Ever Wondered How Facebook Knows Which Post Is Similar To Which?

If you have two or more friends posting the same link to an article, Facebook will intelligently group these two articles into one single feed. Well, Facebook uses some sort of clustering algorithm and Jaccard is one of them.

What is Jaccard Coefficient or Jaccard Similarity?

"The Jaccard index, also known as the Jaccard similarity coefficient (originally coined coefficient de communauté by Paul Jaccard), is a statistic used for comparing the similarity and diversity of sample sets. The Jaccard coefficient measures similarity between finite sample sets, and is defined as the size of the intersection divided by the size of the union of the sample sets: J(A,B) = |A n B|/|A uB|." - Wikipedia

I whipped out a Python script to illustrate this point.

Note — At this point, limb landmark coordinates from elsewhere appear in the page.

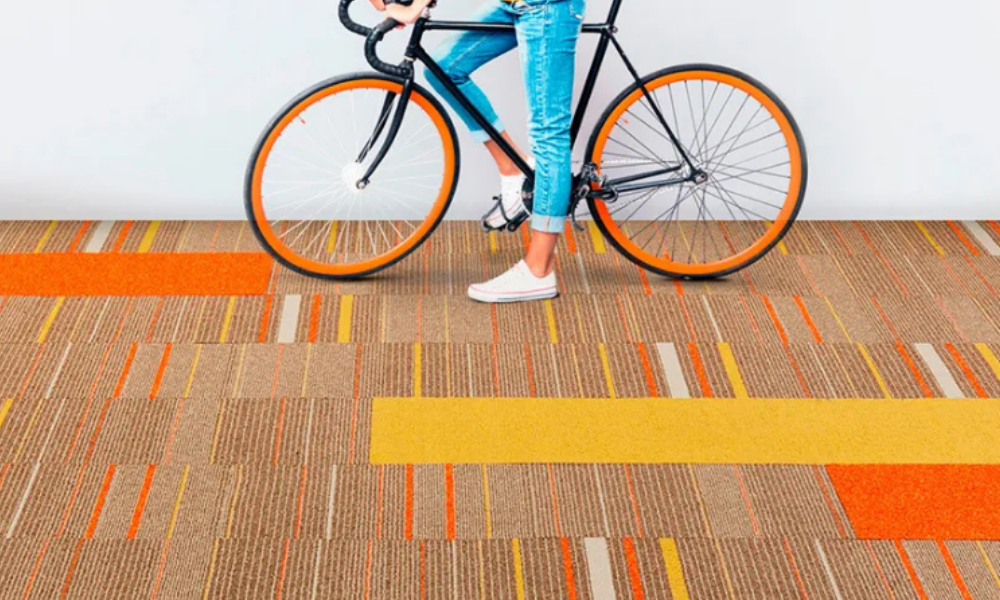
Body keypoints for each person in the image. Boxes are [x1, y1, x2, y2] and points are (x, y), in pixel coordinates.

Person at [368, 0, 585, 303]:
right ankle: (513, 169)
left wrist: (415, 6)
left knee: (549, 131)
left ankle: (540, 270)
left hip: (547, 7)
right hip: (515, 4)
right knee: (444, 68)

from __future__ import division

class Jaccard:

    def  __init__(self,args,args_ii):
        self.args = self.tokenize(args)
        self.args_ii = self.tokenize(args_ii)

    def intersect(self):
        return [i for i in self.args if i in self.args_ii]

    def union(self):
        return set(self.args + self.args_ii)

    def similarity(self):
        intersect = len(self.intersect())
        union = len(self.union())
        if intersect == None and union == None:
            return 1
        return intersect / union

    def distance(self):
        return 1 - self.similarity()

    def tokenize(self,item):
        item = item.lower()
        return item.split(" ")

jaccard = Jaccard("I am Sam","I am Sam, Sa is awesome. Sam is a genius")  
similarity = jaccard.similarity()  
print similarity

From the class above, I decided to break it down into tiny bits - functions/methods. We are using two sentences here for our test.

1. We tokenize each sentence. We basically made them into sets.

2. We calculate the intesection of these sentences.

3. We calculate the union of the sentences.

4. We calculate the similarity which is basically the division of the intersection of both sets by its union.

Simple right?

Jaccard only needs two variables, the union and intersection of both sets. Similarity ranges between 1 and 0. Anything outside that is probably wrong. 😊

Why should you care?

  • E-commerce companies uses Jaccard Similarity to recommend items and deals to customer based on the purchases made by other customers. (Disclaimer - I work for an eCommerce company)

  • This algorithm can be used to detect plagiarism.

  • Similar comments in an online forum can be grouped together.
  • Search engines use this same algorithm to group and sometimes discard similar search results.